• **To do**: If a line in the data below holds the word "Blend", copy it.

Records drawn from a dataset
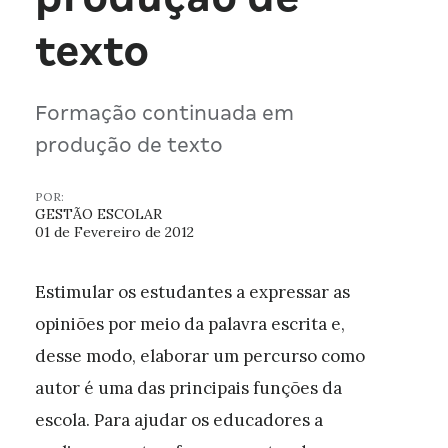
texto
Formação continuada em
produção de texto
POR:
GESTÃO ESCOLAR
01 de Fevereiro de 2012
Estimular os estudantes a expressar as
opiniões por meio da palavra escrita e,
desse modo, elaborar um percurso como
autor é uma das principais funções da
escola. Para ajudar os educadores a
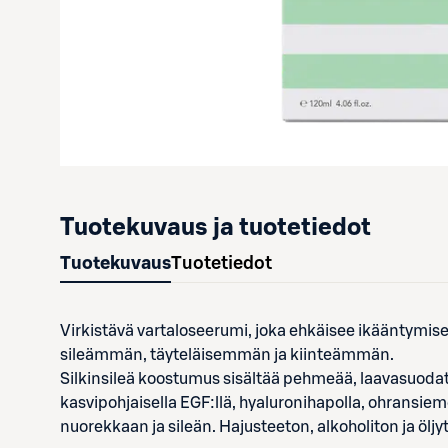
Tuotekuvaus ja tuotetiedot
Tuotekuvaus
Tuotetiedot
Virkistävä vartaloseerumi, joka ehkäisee ikääntymise
sileämmän, täyteläisemmän ja kiinteämmän.
Silkinsileä koostumus sisältää pehmeää, laavasuodatet
kasvipohjaisella EGF:llä, hyaluronihapolla, ohransieme
nuorekkaan ja sileän. Hajusteeton, alkoholiton ja öljytö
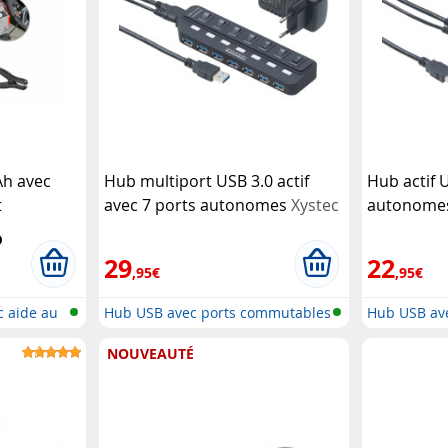
Ah avec
Hub multiport USB 3.0 actif
Hub actif 
t
avec 7 ports autonomes
Xystec
autonom
-145.kfz
29
22
,95€
,95€
c aide au
Hub USB avec ports commutables
Hub USB av
indi...
indi...
NOUVEAUTÉ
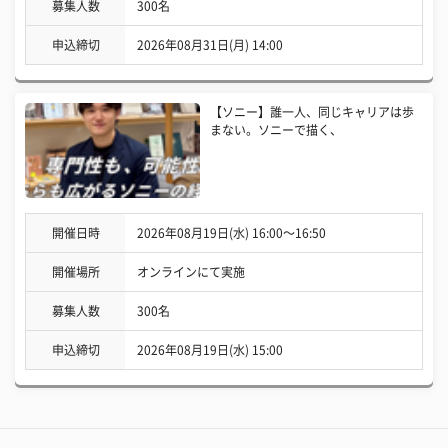
募集人数
300名
申込締切
2026年08月31日(月) 14:00
【ソニー】誰一人、同じキャリアは歩
まない。ソニーで描く、
開催日時
2026年08月19日(水) 16:00〜16:50
開催場所
オンラインにて実施
募集人数
300名
申込締切
2026年08月19日(水) 15:00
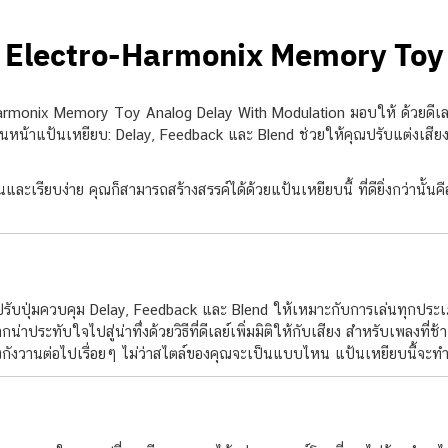
Electro-Harmonix Memory Toy
ro Harmonix Memory Toy Analog Delay With Modulation มอบให้ ด้วยดีเลย์
ยบนหน้าแป้นเหยียบ: Delay, Feedback และ Blend ช่วยให้คุณปรับแต่งเสียงไ
อนและเรียบง่าย คุณก็สามารถสร้างสรรค์ได้ด้วยแป้นเหยียบนี้ ที่ดียิ่งกว่านั้น
ญ่ ปรับปุ่มควบคุม Delay, Feedback และ Blend ให้เหมาะกับการเล่นทุกประเภ
น่าประทับใจไปสู่น่าทึ่งด้วยวิธีที่ดีเลย์เพิ่มมิติให้กับเสียง สำหรับเพลงท
้องกังวานต่อไปเรื่อยๆ ไม่ว่าสไตล์ของคุณจะเป็นแบบไหน แป้นเหยียบนี้จะ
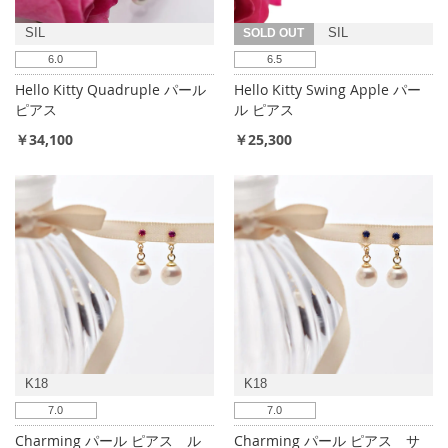
SIL
SOLD OUT
SIL
6.0
6.5
Hello Kitty Quadruple パール
Hello Kitty Swing Apple パー
ピアス
ル ピアス
￥34,100
￥25,300
K18
K18
7.0
7.0
Charming パール ピアス ル
Charming パール ピアス サ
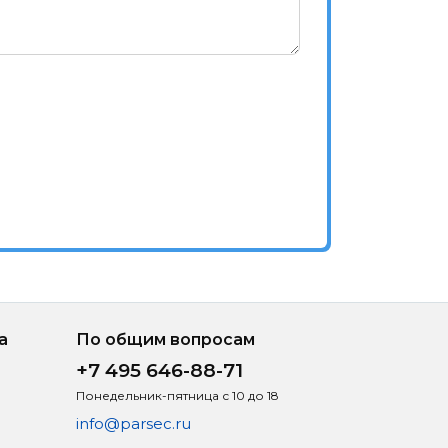
а
По общим вопросам
+7 495 646-88-71
Понедельник-пятница с 10 до 18
info@parsec.ru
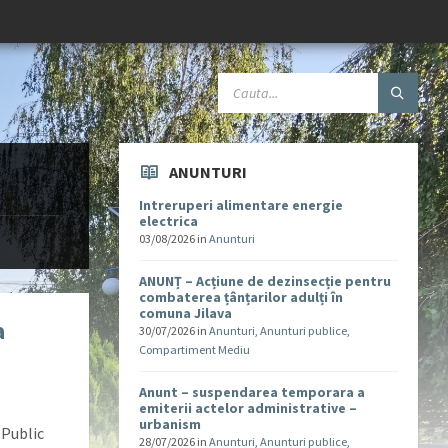
ANUNTURI
Intreruperi alimentare energie
electrica
03/08/2026
in
Anunturi
ANUNȚ – Acțiune de dezinsecție pentru
combaterea țânțarilor adulți în
comuna Jilava
a
30/07/2026
in
Anunturi
,
Anunturi publice
,
Compartiment Mediu
Anunt – suspendarea temporara a
emiterii actelor administrative –
urbanism
 Public
28/07/2026
in
Anunturi
,
Anunturi publice
,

• **Reply**:
ยบนหน้าแป้นเหยียบ: Delay, Feedback และ Blend ช่วยให้คุณปรับแต่งเสียงไ
ญ่ ปรับปุ่มควบคุม Delay, Feedback และ Blend ให้เหมาะกับการเล่นทุกประเภ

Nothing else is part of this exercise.